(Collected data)
■ ■ ■

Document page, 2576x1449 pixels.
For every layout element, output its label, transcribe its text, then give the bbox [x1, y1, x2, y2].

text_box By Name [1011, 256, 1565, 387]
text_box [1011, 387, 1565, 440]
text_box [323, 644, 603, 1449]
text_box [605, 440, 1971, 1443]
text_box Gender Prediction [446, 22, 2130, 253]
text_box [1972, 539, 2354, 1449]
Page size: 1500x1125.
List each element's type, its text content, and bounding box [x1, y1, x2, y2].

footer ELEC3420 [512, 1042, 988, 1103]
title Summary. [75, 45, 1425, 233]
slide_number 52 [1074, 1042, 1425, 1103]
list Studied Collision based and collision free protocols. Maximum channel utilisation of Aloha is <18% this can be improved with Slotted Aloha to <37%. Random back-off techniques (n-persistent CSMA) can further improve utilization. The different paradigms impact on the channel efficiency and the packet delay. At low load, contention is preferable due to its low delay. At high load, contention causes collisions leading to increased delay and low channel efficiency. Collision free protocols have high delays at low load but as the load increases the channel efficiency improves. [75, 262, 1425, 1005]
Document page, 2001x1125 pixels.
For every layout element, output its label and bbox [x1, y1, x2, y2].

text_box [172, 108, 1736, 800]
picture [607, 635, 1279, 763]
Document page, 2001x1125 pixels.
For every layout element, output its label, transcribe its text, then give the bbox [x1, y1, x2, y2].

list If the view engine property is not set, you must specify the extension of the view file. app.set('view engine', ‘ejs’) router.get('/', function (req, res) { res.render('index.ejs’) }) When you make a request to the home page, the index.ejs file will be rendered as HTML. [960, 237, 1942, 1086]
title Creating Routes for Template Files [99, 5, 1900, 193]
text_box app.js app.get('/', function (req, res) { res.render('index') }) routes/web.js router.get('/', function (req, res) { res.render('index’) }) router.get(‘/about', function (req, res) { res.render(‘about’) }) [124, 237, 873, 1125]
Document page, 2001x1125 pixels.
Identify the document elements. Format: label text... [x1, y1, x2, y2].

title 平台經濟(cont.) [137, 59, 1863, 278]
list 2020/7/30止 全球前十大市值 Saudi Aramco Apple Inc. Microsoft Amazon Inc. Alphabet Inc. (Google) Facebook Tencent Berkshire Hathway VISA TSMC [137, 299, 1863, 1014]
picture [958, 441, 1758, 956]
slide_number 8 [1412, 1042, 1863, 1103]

■ ■ ■

### What is being asked
Reproduce the entries above in full and exactly.

### Task output
Document page, 2576x1449 pixels.
For every layout element, output its label, transcribe its text, then give the bbox [x1, y1, x2, y2].

text_box By Name [1011, 256, 1565, 387]
text_box [1011, 387, 1565, 440]
text_box [323, 644, 603, 1449]
text_box [605, 440, 1971, 1443]
text_box Gender Prediction [446, 22, 2130, 253]
text_box [1972, 539, 2354, 1449]
Page size: 1500x1125.
List each element's type, its text content, and bounding box [x1, y1, x2, y2].

footer ELEC3420 [512, 1042, 988, 1103]
title Summary. [75, 45, 1425, 233]
slide_number 52 [1074, 1042, 1425, 1103]
list Studied Collision based and collision free protocols. Maximum channel utilisation of Aloha is <18% this can be improved with Slotted Aloha to <37%. Random back-off techniques (n-persistent CSMA) can further improve utilization. The different paradigms impact on the channel efficiency and the packet delay. At low load, contention is preferable due to its low delay. At high load, contention causes collisions leading to increased delay and low channel efficiency. Collision free protocols have high delays at low load but as the load increases the channel efficiency improves. [75, 262, 1425, 1005]
Document page, 2001x1125 pixels.
For every layout element, output its label and bbox [x1, y1, x2, y2].

text_box [172, 108, 1736, 800]
picture [607, 635, 1279, 763]
Document page, 2001x1125 pixels.
For every layout element, output its label, transcribe its text, then give the bbox [x1, y1, x2, y2].

list If the view engine property is not set, you must specify the extension of the view file. app.set('view engine', ‘ejs’) router.get('/', function (req, res) { res.render('index.ejs’) }) When you make a request to the home page, the index.ejs file will be rendered as HTML. [960, 237, 1942, 1086]
title Creating Routes for Template Files [99, 5, 1900, 193]
text_box app.js app.get('/', function (req, res) { res.render('index') }) routes/web.js router.get('/', function (req, res) { res.render('index’) }) router.get(‘/about', function (req, res) { res.render(‘about’) }) [124, 237, 873, 1125]
Document page, 2001x1125 pixels.
Identify the document elements. Format: label text... [x1, y1, x2, y2].

title 平台經濟(cont.) [137, 59, 1863, 278]
list 2020/7/30止 全球前十大市值 Saudi Aramco Apple Inc. Microsoft Amazon Inc. Alphabet Inc. (Google) Facebook Tencent Berkshire Hathway VISA TSMC [137, 299, 1863, 1014]
picture [958, 441, 1758, 956]
slide_number 8 [1412, 1042, 1863, 1103]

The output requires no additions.